=== Data for this task ===
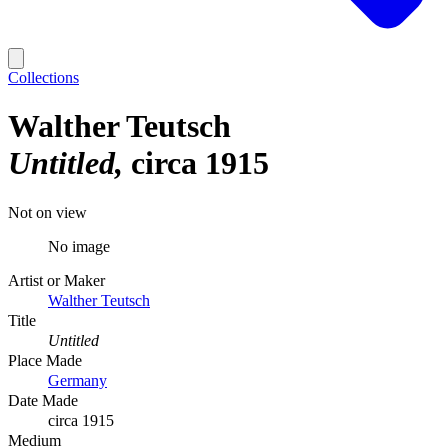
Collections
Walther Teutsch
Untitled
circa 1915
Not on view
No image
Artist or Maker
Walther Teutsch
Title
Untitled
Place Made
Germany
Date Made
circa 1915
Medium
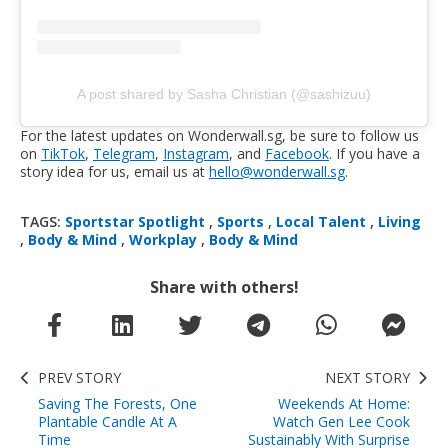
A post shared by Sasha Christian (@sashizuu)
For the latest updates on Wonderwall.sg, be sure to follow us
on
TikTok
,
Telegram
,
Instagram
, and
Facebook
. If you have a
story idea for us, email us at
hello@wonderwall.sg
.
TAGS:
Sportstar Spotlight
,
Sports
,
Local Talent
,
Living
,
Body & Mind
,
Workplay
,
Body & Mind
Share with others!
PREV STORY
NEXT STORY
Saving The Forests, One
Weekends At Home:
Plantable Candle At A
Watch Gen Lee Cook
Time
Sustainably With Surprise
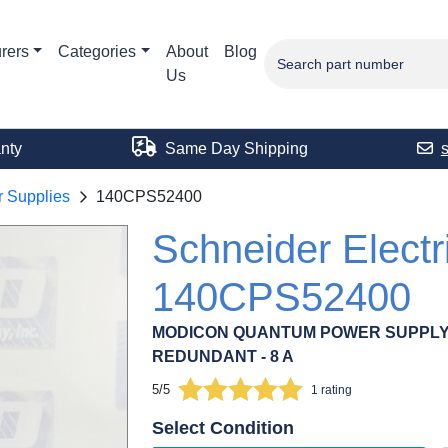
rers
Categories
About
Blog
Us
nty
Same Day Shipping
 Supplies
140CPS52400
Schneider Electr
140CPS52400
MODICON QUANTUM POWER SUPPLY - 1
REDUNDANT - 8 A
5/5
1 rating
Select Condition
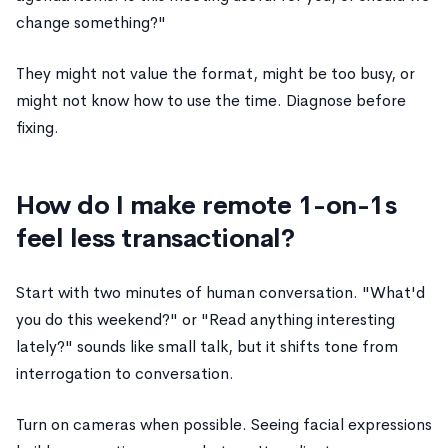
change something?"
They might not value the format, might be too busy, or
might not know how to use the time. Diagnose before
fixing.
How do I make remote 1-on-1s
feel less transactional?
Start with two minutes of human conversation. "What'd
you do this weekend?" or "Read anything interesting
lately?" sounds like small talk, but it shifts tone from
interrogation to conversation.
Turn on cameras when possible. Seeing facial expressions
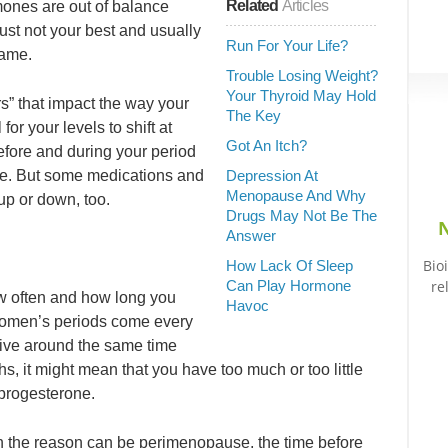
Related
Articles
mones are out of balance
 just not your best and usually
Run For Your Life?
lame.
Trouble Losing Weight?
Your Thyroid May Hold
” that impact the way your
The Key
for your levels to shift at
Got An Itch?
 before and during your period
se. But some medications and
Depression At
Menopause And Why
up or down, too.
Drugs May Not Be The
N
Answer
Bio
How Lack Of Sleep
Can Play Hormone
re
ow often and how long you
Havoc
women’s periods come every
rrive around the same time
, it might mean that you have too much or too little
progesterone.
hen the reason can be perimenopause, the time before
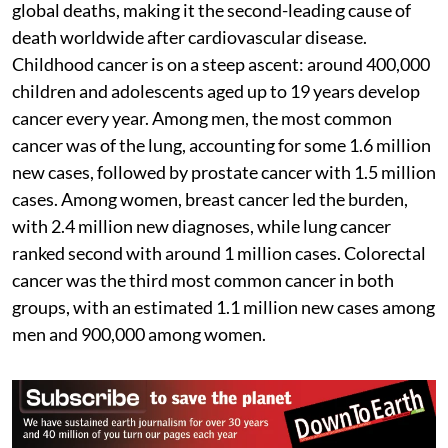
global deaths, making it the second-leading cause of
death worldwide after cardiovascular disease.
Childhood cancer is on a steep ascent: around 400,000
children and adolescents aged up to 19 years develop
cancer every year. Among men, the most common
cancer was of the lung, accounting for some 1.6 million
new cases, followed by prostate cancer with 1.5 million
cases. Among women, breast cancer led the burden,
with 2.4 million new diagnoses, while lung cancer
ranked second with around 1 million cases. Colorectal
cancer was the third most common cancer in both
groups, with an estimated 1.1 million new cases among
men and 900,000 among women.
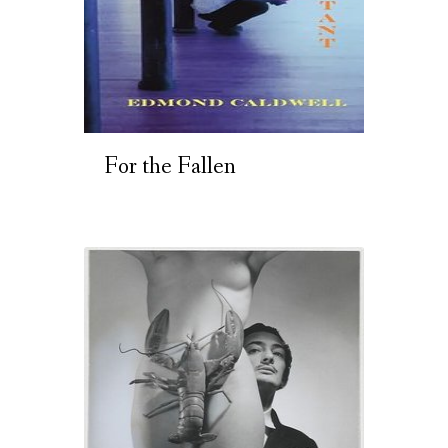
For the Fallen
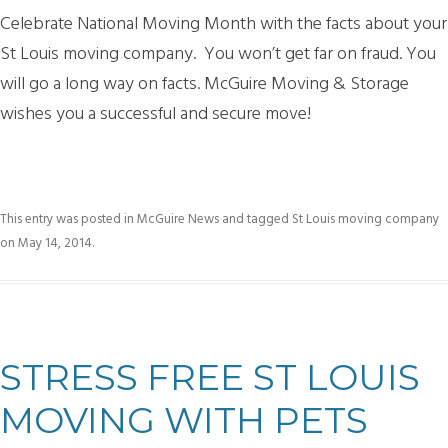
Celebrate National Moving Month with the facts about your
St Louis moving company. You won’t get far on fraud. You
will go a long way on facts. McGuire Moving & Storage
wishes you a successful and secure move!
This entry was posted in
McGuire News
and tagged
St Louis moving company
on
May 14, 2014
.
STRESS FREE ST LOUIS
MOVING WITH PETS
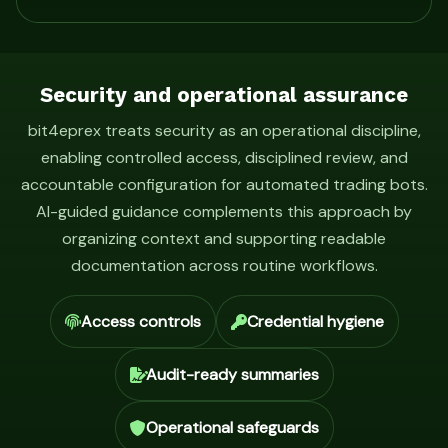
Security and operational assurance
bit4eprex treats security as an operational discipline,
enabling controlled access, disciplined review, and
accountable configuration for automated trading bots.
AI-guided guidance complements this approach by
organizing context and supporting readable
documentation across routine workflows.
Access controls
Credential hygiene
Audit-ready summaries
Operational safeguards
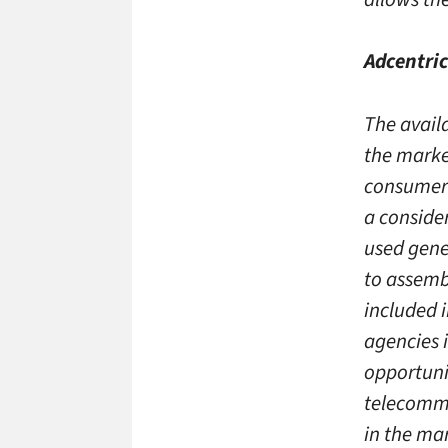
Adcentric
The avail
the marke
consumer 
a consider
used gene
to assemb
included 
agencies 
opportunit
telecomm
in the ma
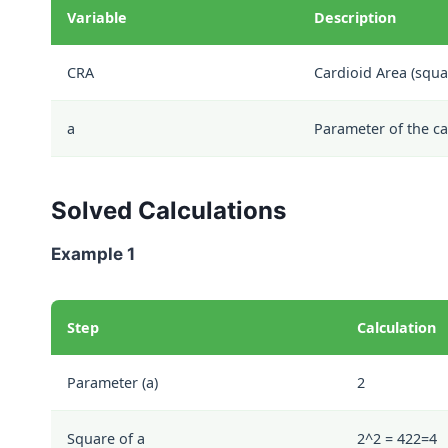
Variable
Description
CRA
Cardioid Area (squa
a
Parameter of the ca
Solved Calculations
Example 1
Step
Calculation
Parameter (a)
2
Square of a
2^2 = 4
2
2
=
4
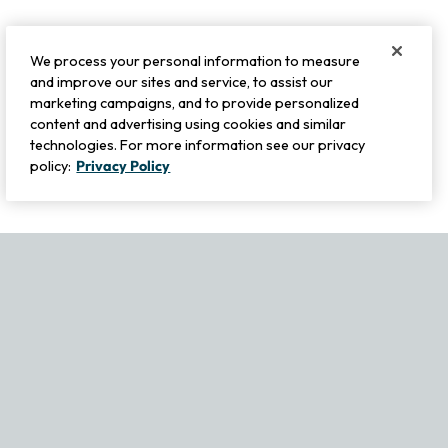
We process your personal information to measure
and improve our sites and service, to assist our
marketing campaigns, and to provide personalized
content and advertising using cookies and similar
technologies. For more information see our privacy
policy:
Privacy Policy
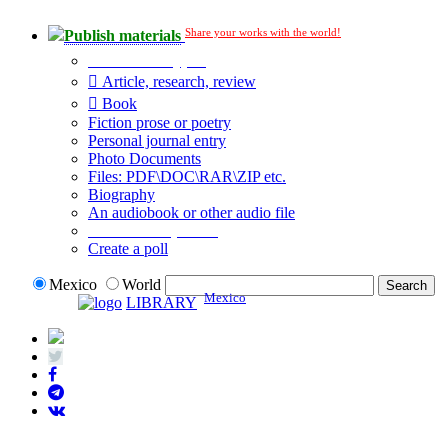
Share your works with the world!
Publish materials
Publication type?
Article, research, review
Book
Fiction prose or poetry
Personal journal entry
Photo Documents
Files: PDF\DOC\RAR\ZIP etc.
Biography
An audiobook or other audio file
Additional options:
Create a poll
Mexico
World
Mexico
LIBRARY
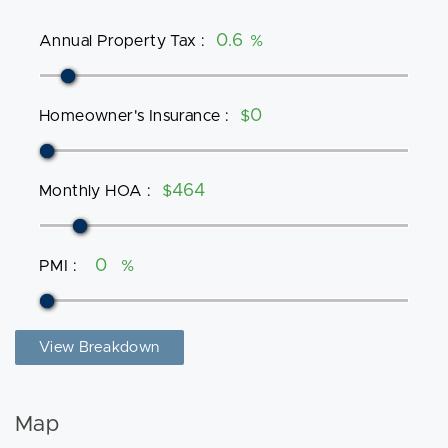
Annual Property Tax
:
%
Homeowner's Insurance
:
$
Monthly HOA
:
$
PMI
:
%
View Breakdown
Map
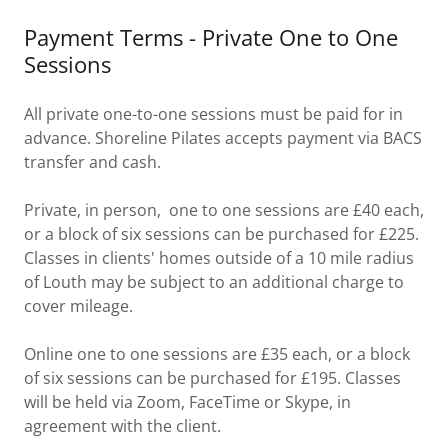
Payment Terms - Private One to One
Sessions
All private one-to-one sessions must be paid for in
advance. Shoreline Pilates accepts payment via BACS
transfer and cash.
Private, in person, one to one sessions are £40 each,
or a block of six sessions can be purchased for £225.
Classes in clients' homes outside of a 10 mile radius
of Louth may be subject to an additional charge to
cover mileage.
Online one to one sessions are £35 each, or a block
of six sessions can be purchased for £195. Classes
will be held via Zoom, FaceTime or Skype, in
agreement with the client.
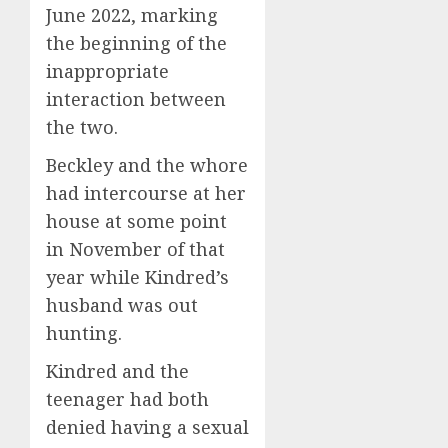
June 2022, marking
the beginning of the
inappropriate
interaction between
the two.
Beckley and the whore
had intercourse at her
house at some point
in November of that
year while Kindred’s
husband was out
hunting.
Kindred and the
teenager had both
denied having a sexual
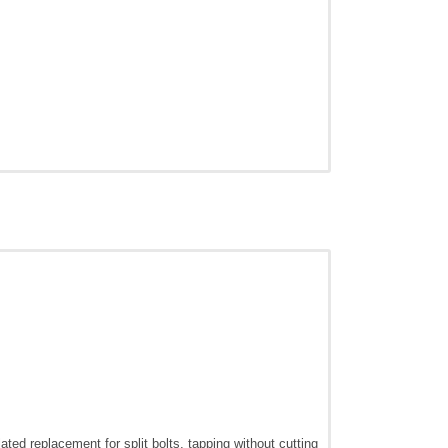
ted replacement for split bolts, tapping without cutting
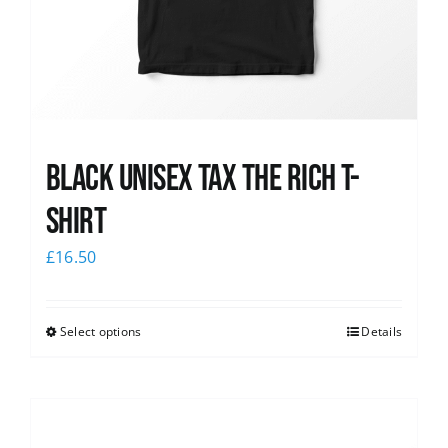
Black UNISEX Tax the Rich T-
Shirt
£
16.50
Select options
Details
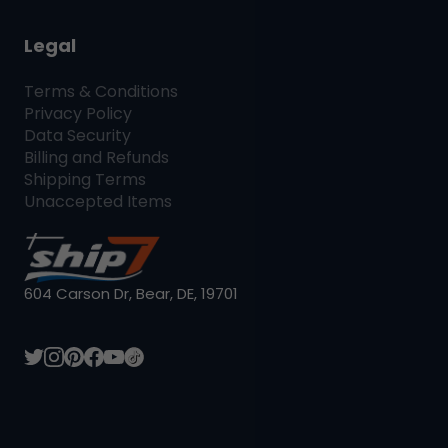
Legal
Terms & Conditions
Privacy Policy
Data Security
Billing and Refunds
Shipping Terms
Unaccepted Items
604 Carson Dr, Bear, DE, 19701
===
What to produce:
Copy out, from the data above, each line where the string "second" is present.

Answer space:
global deaths, making it the second-leading cause of
ranked second with around 1 million cases. Colorectal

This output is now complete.